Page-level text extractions
- Opening Delimiter -

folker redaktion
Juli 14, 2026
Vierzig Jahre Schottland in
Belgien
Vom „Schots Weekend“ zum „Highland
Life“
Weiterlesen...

- Closing Delimiter -

Task statement:
Nothing but the lines from the one containing "Juli 14, 2026" to the end of the records above should appear, each copied exactly.

Problem solution:
Juli 14, 2026
Vierzig Jahre Schottland in
Belgien
Vom „Schots Weekend“ zum „Highland
Life“
Weiterlesen...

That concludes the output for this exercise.